Since the cluster is currently not functional, I would recommend tearing it down and creating a new one. If this cluster must be fixed, I’d first run
sudo sqlite3 /var/lib/lxd/database/global/db.bin 'SELECT fingerprint, type, name, certificate FROM certificates WHERE type = 2'
on both nodes and verify that the contents are identical, and that the output contains the certificates of both neptune and triton.
I don’t really remember what step we through to fix the error. But, it’s first occur after we try to refresh lxd snap package. After that, the lxc command hang for a long time, then bring up the error.
I don’t really remember the detail of what happened. It is occured after we snap refresh lxd package. As far as I remember, I didn’t try to revert the version.
I run command sudo sqlite3 /var/snap/lxd/common/lxd/database/global/db.bin 'SELECT version FROM schema' on triton
Error: in prepare, no such table: schema (1)

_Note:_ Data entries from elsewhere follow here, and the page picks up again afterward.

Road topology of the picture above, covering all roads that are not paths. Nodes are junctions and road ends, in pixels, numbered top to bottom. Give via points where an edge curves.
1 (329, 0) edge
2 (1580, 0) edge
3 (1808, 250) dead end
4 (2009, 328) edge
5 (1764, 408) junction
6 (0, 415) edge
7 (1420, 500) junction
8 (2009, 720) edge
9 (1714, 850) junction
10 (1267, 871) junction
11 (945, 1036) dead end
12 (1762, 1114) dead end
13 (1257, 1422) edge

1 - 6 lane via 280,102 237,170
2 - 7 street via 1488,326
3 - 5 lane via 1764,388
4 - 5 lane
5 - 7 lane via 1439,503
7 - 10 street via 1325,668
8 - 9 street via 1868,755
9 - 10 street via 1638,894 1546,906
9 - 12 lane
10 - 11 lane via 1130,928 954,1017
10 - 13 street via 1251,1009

I tried another command sudo sqlite3 /var/snap/lxd/common/lxd/database/global/db.bin and list table with .table. It looks like it’s empty.

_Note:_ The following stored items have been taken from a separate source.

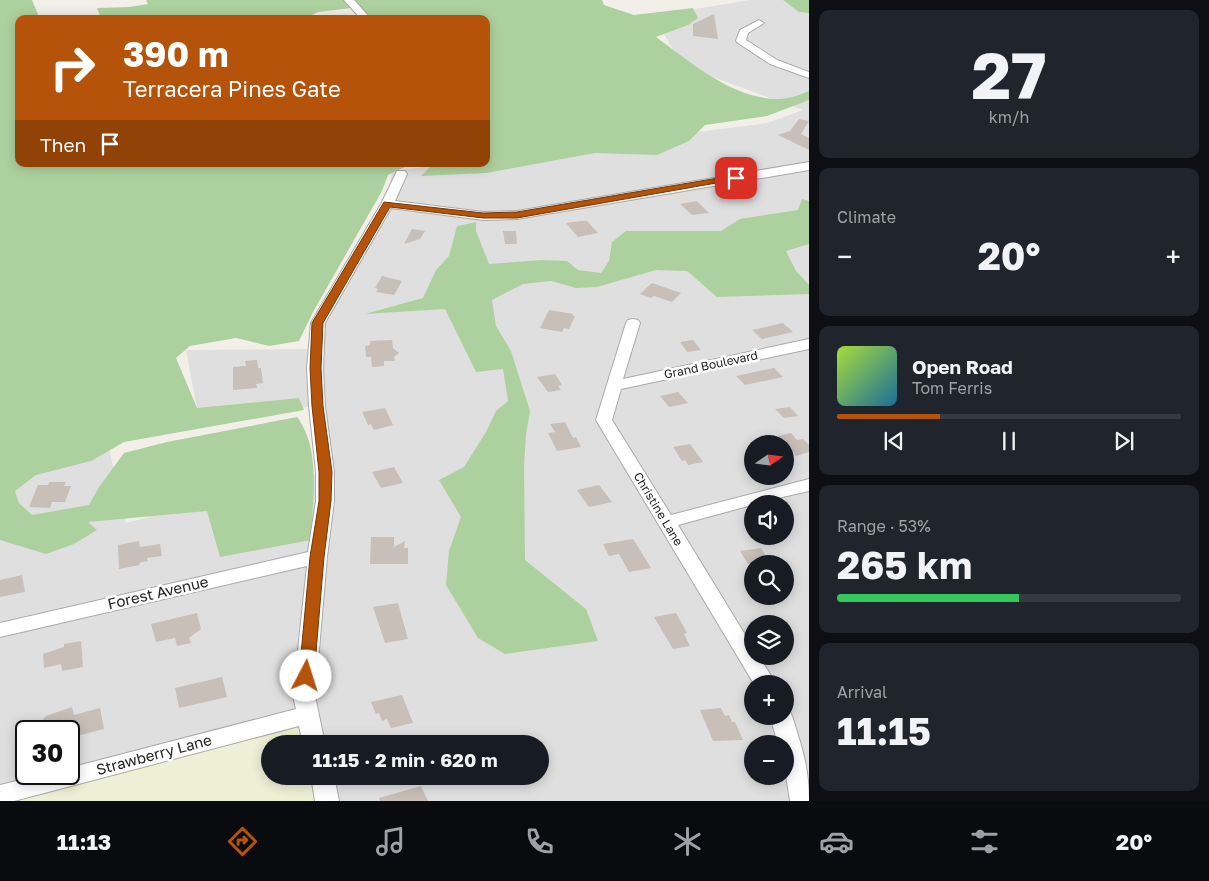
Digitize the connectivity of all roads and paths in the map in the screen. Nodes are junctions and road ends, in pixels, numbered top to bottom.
1 (349, 0) edge
2 (362, 15) edge
3 (759, 23) dead end
4 (809, 75) edge
5 (809, 166) edge
6 (401, 174) dead end
7 (387, 204) junction
8 (633, 323) dead end
9 (809, 344) edge
10 (613, 386) junction
11 (809, 485) edge
12 (666, 522) junction
13 (317, 557) junction
14 (0, 630) edge
15 (759, 675) edge
16 (308, 715) junction
17 (784, 725) edge
18 (312, 735) edge
19 (324, 785) edge
20 (0, 796) edge
21 (327, 801) edge
22 (802, 801) edge

1 - 2 street
3 - 4 street
5 - 7 street
6 - 7 street
7 - 13 street
8 - 10 street, Christine Lane
9 - 10 street, Grand Boulevard
10 - 12 street, Christine Lane
11 - 12 street
12 - 15 street, Christine Lane
13 - 14 street, Forest Avenue
13 - 16 street
16 - 18 street
16 - 20 street, Strawberry Lane
17 - 22 street
19 - 21 street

I tried to confirm with sudo ls -alh /var/snap/lxd/common/lxd/database/global/db.bin
output: -rw-r--r-- 1 root root 0 May 6 09:17 /var/snap/lxd/common/lxd/database/global/db.bin
Can you please run sudo ls -alh /var/snap/lxd/common/global on both cluster members?
Can I confirm that you are still able to interact with LXD on the neptune server? e.g. it is still fully operational? I have assumed this since you have posted the output of lxc cluster list from this node at the beginning of this thread.